Arbeitslosigkeit auf Langzeit-Tief, aber regionale Unterschiede

Die Arbeitslosenzahlen sind auf einem Langzeit-Tief, es gibt jedoch regionale Unterschiede.

Hannover/Bremen - Es ist eine Erfolgsbilanz mit Schönheitsfehlern. Zum ersten Mal seit 1992 sind in Deutschland weniger als drei Millionen Menschen arbeitslos - in Niedersachsen war ein 18-Jahres-Tief bereits im September erreicht worden.

Die Entspannung auf dem Arbeitsmarkt fällt in den einzelnen Regionen und Altersgruppen jedoch höchst unterschiedlich aus, wie die Bundesagentur für Arbeit (BA) heute in Hannover berichtete. Rund 274 000 Menschen waren in Niedersachsen im Oktober ohne Job. Das sind 2,3 Prozent weniger als im September und 5,9 Prozent weniger als im Vorjahresmonat. Die Arbeitslosenquote lag bei 6,9 Prozent - und damit sogar leicht unter dem bundesweiten Schnitt von 7 Prozent, auf den sich das Land schon im vorigen Monat eingependelt hatte. BA-Regionalchef Klaus Stietenroth freute sich über den anhaltenden Aufwärtstrend: „Die Arbeitslosenzahl ist weiter gesunken, das Angebot an freien Stellen liegt rund ein Drittel über dem Niveau des Vorjahres, und die Zahl der Beschäftigten ist gestiegen.“ Mehr Bedarf an frischen Kräften hätten vor allem das verarbeitende Gewerbe, das Baugewerbe und der Handel gemeldet.

Niedersachsens Wirtschaftsminister Jörg Bode beurteilte die Daten ebenfalls als Erfolgsbeleg: „Das sind einfach richtig gute Zahlen. Wir können allmählich von einem wirklich robusten Aufschwung sprechen“, meinte der FDP-Politiker. Immer mehr Betriebe suchten neues Personal, bei der Kurzarbeit zeichne sich ein Rückgang ab. „Niedersachsen geht damit gestärkt aus der Krise hervor.“ Unabhängig von der positiven Gesamtentwicklung ergibt sich für die einzelnen Altersklassen aber ein gemischtes Bild. „Während die unter 25-Jährigen auf dem Arbeitsmarkt sehr gefragt sind, haben es Menschen über 50 Jahre schwerer“, erklärte Stietenroth. Der Anteil der Älteren an der Zahl aller Arbeitslosen liege jetzt bei über einem Viertel.
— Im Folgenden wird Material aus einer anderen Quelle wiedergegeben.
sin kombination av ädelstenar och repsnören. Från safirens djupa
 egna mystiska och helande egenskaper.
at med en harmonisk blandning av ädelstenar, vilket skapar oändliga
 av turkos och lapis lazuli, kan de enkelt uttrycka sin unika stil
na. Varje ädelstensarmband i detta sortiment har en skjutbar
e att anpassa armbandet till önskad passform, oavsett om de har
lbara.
In Bremen blieb die Lage auf dem Arbeitsmarkt durchweg kritischer. Zwar sank die Zahl der Jobsuchenden im Vergleich zum September auch hier leicht auf knapp 38 000 (minus 0,6 Prozent). Im Rückblick auf den Vorjahresmonat zeigte sich allerdings ein Anstieg um ein Prozent - ungeachtet der staatlichen Konjunkturhilfen und üblichen Belebung im Herbst. Die nach wie vor hohe Arbeitslosenquote von 11,7 Prozent ließ ein bescheideneres Zwischenfazit als in Niedersachsen zu; die BA sprach von einer „nur leicht positiven“ Entwicklung im Oktober. Auch in Niedersachsen hielten die Unterschiede zwischen den Regionen an. Am höchsten war die Quote der Menschen ohne Job in Hannover (9,6) sowie in Wilhelmshaven (8,7) und Goslar (8,5).Die geringste Arbeitslosigkeit gab es dagegen in Nordhorn (3,8).

Der Deutsche Gewerkschaftsbund (DGB) hatte bei der Vorlage der bundesweiten Eckdaten in Berlin gesten betont, die erfreulichen Zahlen böten keinerlei Anlass zur Euphorie. „Es gibt immer noch keinen gleichen Lohn für gleiche Arbeit in der Leiharbeit und keine flächendeckenden Mindestlöhne“, sagte DGB-Vize Claus Matecki. Die Berechnungsmethoden der Bundesagentur stehen zudem weiter in der Kritik. Die Grünen-Politikerin Brigitte Pothmer sagte, 185000 Menschen tauchten allein deshalb nicht in der Statistik auf, weil sie von privaten Stellen betreut würden. Auch Jobsuchende, die sich noch fortbilden lassen, werden offiziell nicht als arbeitslos angesehen.